En primer lugar, lo que estos días pasa en Francia o que durante todo el 2019 ha ido sucediendo por todas partes ( Reino Unido, Chile, Turquía, Hong Kong…) guarda relación directa con el malestar que se vive en Catalunya. Porque aunque ciertamente, y errores catalanes aparte, el detonante de la crisis institucional y social catalana fue la sentencia del Tribunal Constitucional en contra del Estatut y el inmovilismo y la insensibilidad del presidente Rajoy ante las demandas catalanistas, la razón de fondo que explica la indignación de amplios sectores sociales, y especialmente el enfado de la gente de comarcas, es la constatación de que vivimos unos tiempos de capitalismo desbocado, donde los ricos cada vez son más ricos y donde las clases medias cada vez son más frágiles. Una época, además, en que la revolución digital ha concentrado ­cada vez más poder en menos personas, que a su vez residen en unas muy determinadas ciudades. Y es que así como la ciudadanía tiene la percepción de que su vida se precariza, este deterioro de la cohesión también ha tenido repercusiones en la geografía, donde las grandes ciudades, en este caso Barcelona, descapitalizan de talento las comarcas, progresivamente pauperizadas e incapaces de ofrecer oportunidades y estímulos a sus jóvenes.

Pero el futuro no está escrito y todos los elementos que invitan al pesimismo pueden tener, también, su dimensión de oportunidad.

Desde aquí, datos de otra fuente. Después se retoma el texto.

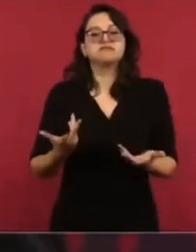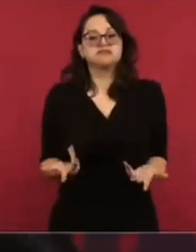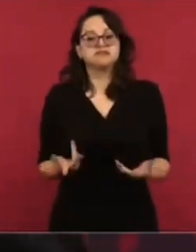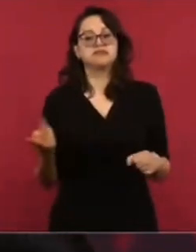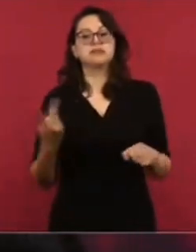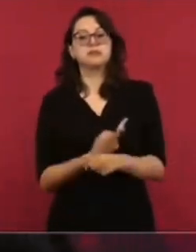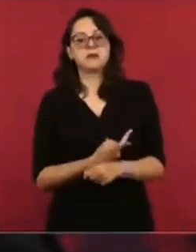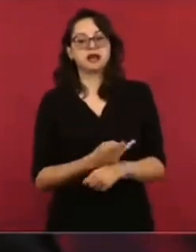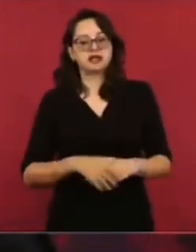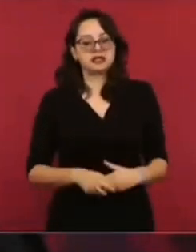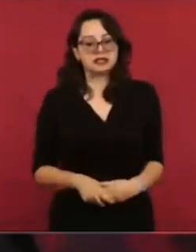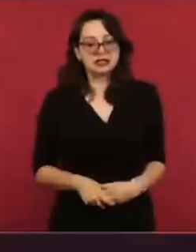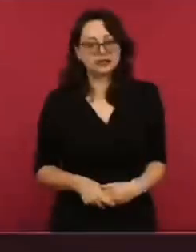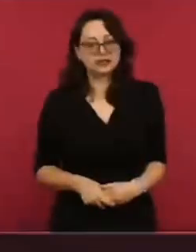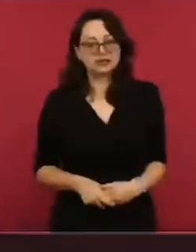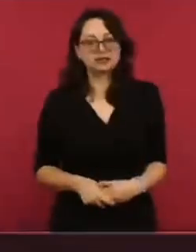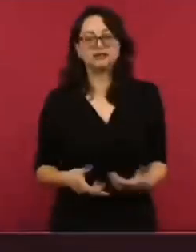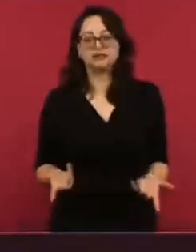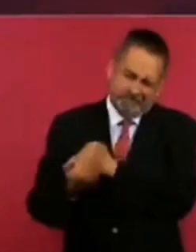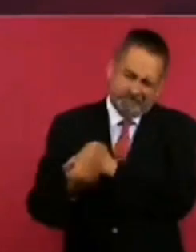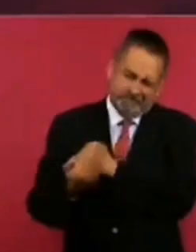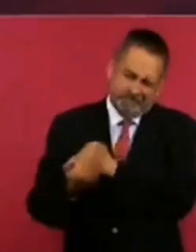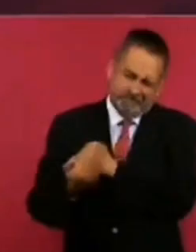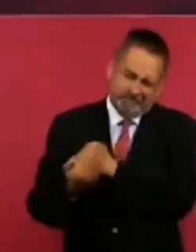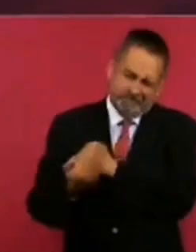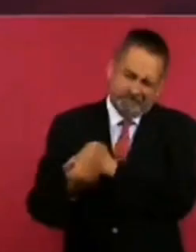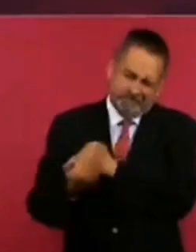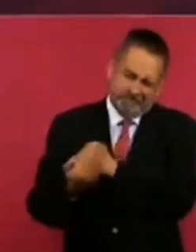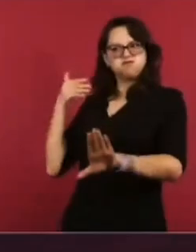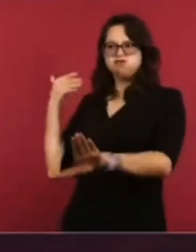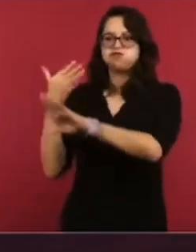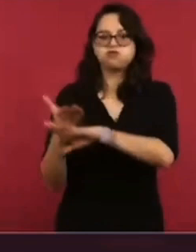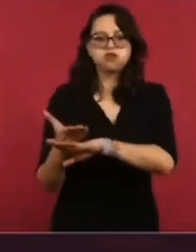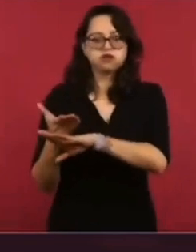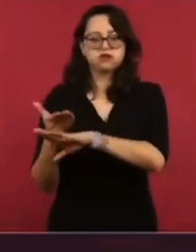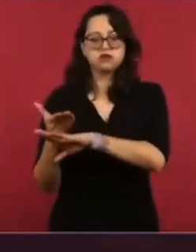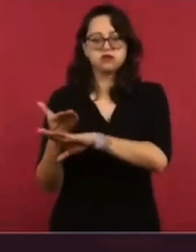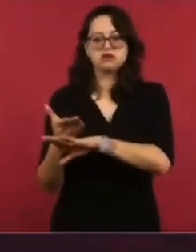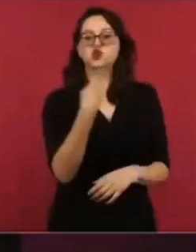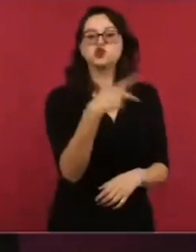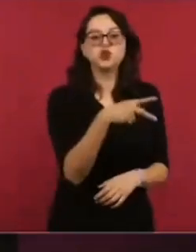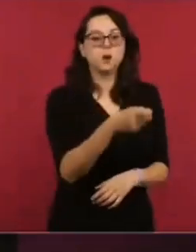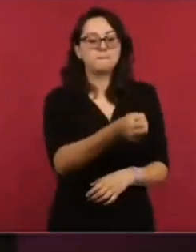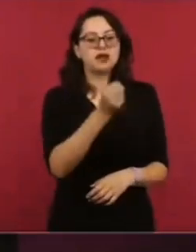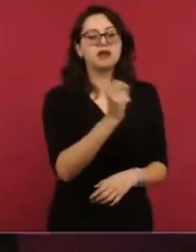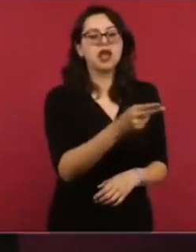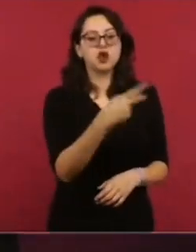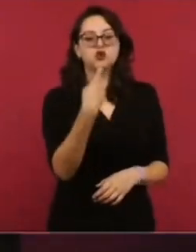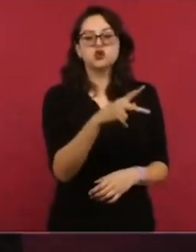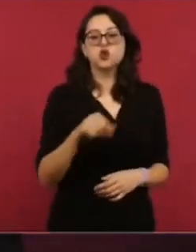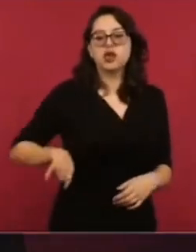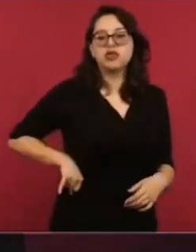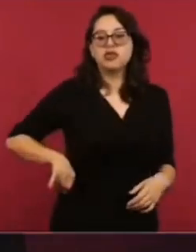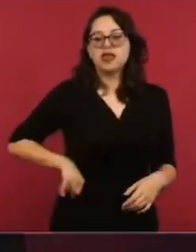a una reacción en favor de los privilegios y de los fueros.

Salir de esta espiral autodestructiva reclama persistir en las cosas que hemos hecho bien (tener claro que más allá del Estado hay vida, que la iniciativa individual y social puede ser igualmente virtuosa para el bien común que la de la administración, que la economía de mercado, la globalización y la superación de los nacionalismos nos hacen mejor sociedad y mejores personas) y dejar atrás las tentaciones po­pulistas y tronadas que nos pueden hacer daño. Así, pienso que la derecha se equivoca si se empeña en aguantar y no hacer nada, convencida de que resistir es ganar. La izquierda, por su parte, también fallará si se acomoda en una agenda papanatas sobre cuestiones de género o del cambio climático que, no por importantes, no dejan de ser evasivas de los verdaderos problemas de fondo, que no son otros que la recuperación de la confianza ciudadana en las instituciones y el retorno de la economía a la gente.

 

En estas circunstancias, una sociedad abierta, liberal y emprendedora como la catalana puede tener ases en la manga. Si, como hemos visto estos días en el Parlament, en cambio, que las reformas que se emprenden son más burocracia y administración, más nacionalización de servicios y más impuestos para los profesionales liberales, estaremos jugando nuestras peores cartas. ¡Y después refunfuñaremos porque Madrid nos gana la mano!